[Machine-readable electronics designs]
◇ ◇ ◇
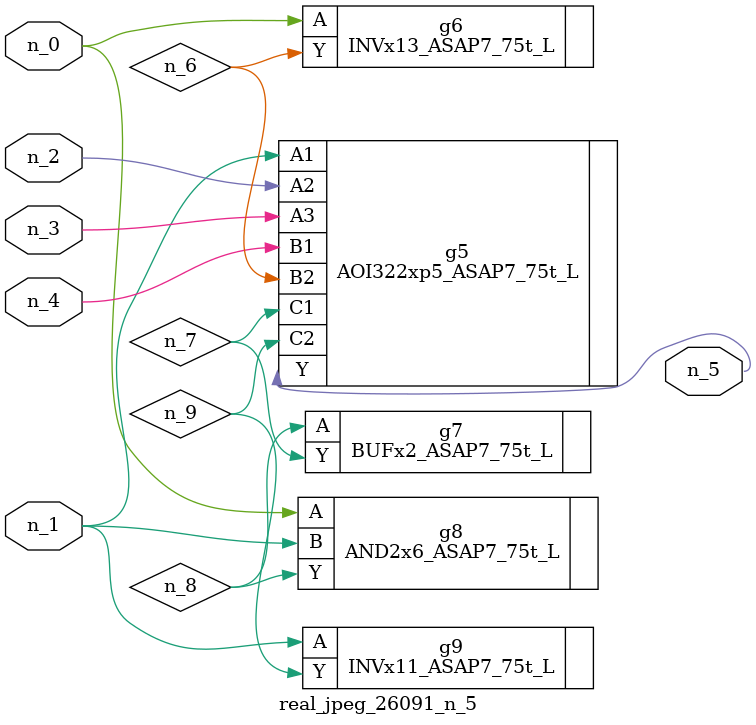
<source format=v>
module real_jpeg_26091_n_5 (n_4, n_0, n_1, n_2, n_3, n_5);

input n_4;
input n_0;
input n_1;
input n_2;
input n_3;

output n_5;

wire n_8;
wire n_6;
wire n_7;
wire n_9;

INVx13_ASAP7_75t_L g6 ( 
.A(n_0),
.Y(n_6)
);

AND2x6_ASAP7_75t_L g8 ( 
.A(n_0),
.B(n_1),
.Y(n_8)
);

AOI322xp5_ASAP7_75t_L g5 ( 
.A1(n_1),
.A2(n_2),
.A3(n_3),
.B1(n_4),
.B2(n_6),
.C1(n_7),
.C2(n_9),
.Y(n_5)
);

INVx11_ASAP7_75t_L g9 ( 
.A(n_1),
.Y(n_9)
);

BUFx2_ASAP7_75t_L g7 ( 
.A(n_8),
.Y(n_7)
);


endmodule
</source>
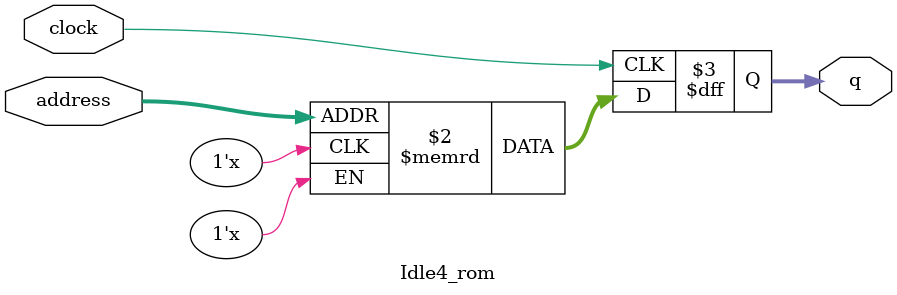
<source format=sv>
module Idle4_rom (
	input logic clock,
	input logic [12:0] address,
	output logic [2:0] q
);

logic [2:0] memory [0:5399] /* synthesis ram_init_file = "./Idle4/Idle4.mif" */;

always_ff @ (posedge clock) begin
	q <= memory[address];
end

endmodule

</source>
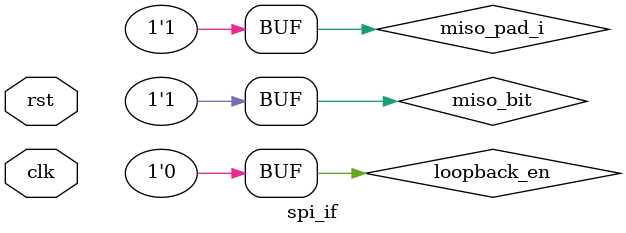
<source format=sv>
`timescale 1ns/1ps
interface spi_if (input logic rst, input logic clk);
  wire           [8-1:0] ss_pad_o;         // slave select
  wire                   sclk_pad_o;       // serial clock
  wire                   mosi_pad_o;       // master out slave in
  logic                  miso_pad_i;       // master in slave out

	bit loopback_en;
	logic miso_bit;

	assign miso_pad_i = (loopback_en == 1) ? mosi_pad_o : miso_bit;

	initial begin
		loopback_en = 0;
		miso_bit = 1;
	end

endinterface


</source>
◇ ◇ ◇
• **Task directions**:
Lines with the word "master": report how many there are in the entries, as a bare number.

• **Solution for this problem**:
2